### DIRECTIVE A
Copy out everything in the rows from the very first line down to and including the line containing "Moderni ja tyylikäs sisustus".

### TEXT BLOCK

***

It’s rewarding when parents are supportive of allegations, or they ask questions so they can better advocate for their children. I had an incident once where one sibling had assaulted another, and the allegations proved to be true. The mother was completely torn. She’s like, “I don’t know what to do. These are my kids, and I’m so mad at him, but he’s my son and I love him. But she’s my daughter and she’s the victim and I want to be there for her.”
I was on the phone with her for almost an hour and she kept saying, “Thank you for listening. Nobody has let me just vent and talk through this.” I don’t mind taking an hour out of my day if it helps to validate these parents’ feelings and make them feel, even for five minutes, like everything is going to be okay and people are here to help.
Any final thoughts?
I feel like the more you allow somebody to open up to you, the more they trust you and trust our process. I’m the first person these families come in contact with, and my goal is to get them in for an interview so that we can set them up with advocacy services, have a proper forensic interview, and move things along. If I’m cold on the phone, it’s not going to make them want to come in, so I always try and be really positive. If they want to talk to me for an hour, I let them. If they want to yell at me, I will let them yell at me, and by the end of the call, they’ve done a total 180. I just try and be as positive as I can and supportive of their feelings, whether it’s anger or sadness or confusion. I just try and be compassionate.

***

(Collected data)
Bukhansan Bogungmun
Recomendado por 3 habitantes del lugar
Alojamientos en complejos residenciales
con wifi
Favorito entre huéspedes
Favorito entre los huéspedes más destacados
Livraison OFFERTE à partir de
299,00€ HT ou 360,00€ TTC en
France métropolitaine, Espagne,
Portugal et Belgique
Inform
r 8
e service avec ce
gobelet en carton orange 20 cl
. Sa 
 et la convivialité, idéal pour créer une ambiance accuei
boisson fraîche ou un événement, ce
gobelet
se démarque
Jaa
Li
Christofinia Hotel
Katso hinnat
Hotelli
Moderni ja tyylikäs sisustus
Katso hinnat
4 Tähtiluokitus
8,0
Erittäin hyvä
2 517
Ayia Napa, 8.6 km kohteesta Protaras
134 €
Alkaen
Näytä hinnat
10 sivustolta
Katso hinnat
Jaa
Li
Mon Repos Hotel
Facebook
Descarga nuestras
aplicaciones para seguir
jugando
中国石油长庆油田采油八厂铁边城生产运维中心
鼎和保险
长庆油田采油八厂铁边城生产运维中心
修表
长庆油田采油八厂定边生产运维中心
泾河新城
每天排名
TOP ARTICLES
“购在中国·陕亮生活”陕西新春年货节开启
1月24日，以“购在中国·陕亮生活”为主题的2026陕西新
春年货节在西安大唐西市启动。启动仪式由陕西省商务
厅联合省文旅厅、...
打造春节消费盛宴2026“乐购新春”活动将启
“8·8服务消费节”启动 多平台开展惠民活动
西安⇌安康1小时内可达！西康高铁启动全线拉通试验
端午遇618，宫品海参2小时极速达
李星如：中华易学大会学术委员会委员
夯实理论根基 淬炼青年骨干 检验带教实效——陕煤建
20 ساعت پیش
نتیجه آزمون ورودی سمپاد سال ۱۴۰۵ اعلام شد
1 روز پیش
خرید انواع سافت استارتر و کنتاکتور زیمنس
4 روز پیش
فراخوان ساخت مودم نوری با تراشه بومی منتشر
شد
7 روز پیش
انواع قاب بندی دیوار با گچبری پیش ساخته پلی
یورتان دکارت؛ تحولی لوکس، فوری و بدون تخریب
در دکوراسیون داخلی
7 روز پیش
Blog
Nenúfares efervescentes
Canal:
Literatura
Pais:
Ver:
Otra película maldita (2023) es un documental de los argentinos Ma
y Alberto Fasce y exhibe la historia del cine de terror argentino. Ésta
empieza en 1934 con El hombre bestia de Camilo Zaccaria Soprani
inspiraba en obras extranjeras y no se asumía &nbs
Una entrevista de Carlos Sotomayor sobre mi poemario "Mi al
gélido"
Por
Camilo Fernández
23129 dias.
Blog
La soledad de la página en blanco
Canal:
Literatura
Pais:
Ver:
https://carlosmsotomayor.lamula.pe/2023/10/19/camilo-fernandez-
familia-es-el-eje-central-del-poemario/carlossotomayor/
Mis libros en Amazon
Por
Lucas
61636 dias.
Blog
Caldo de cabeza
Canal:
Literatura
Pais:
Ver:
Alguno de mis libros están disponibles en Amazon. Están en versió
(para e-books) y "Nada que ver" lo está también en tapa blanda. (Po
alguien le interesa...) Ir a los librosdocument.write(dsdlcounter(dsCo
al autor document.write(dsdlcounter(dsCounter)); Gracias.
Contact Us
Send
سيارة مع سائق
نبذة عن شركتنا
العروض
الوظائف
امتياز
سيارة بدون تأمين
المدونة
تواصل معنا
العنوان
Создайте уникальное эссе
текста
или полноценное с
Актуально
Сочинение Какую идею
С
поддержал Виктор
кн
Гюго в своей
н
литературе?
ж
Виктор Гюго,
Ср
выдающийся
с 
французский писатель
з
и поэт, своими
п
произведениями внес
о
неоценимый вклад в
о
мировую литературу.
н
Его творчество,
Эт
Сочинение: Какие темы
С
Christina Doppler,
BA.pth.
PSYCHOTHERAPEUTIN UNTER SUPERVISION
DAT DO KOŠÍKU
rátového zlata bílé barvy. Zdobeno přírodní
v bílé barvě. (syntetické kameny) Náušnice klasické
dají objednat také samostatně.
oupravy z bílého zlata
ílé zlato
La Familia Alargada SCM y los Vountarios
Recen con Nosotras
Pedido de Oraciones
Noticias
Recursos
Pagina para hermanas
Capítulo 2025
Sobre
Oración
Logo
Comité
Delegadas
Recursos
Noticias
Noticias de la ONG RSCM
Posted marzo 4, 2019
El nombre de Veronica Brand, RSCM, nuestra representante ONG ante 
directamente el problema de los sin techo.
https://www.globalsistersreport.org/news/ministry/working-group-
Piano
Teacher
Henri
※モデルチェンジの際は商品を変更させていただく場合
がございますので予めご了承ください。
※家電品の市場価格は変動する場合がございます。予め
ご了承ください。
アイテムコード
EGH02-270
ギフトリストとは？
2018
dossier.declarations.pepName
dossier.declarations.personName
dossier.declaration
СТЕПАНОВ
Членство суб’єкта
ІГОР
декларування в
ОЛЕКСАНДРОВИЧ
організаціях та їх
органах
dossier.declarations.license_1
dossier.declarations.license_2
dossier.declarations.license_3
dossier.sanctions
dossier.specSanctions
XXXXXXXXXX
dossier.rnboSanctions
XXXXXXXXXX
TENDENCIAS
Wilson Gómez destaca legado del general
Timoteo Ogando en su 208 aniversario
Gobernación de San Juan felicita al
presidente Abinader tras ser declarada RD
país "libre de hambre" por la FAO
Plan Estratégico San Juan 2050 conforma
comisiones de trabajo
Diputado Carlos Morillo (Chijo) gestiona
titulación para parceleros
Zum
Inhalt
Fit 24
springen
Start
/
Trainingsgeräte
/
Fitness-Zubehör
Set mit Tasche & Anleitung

***

### DIRECTIVE B
In the interview, how long was the speaker on the phone with the mother whose son had assaulted her daughter?

### EXERCISE RESPONSE A
Bukhansan Bogungmun
Recomendado por 3 habitantes del lugar
Alojamientos en complejos residenciales
con wifi
Favorito entre huéspedes
Favorito entre los huéspedes más destacados
Livraison OFFERTE à partir de
299,00€ HT ou 360,00€ TTC en
France métropolitaine, Espagne,
Portugal et Belgique
Inform
r 8
e service avec ce
gobelet en carton orange 20 cl
. Sa 
 et la convivialité, idéal pour créer une ambiance accuei
boisson fraîche ou un événement, ce
gobelet
se démarque
Jaa
Li
Christofinia Hotel
Katso hinnat
Hotelli
Moderni ja tyylikäs sisustus

### EXERCISE RESPONSE B
Almost an hour.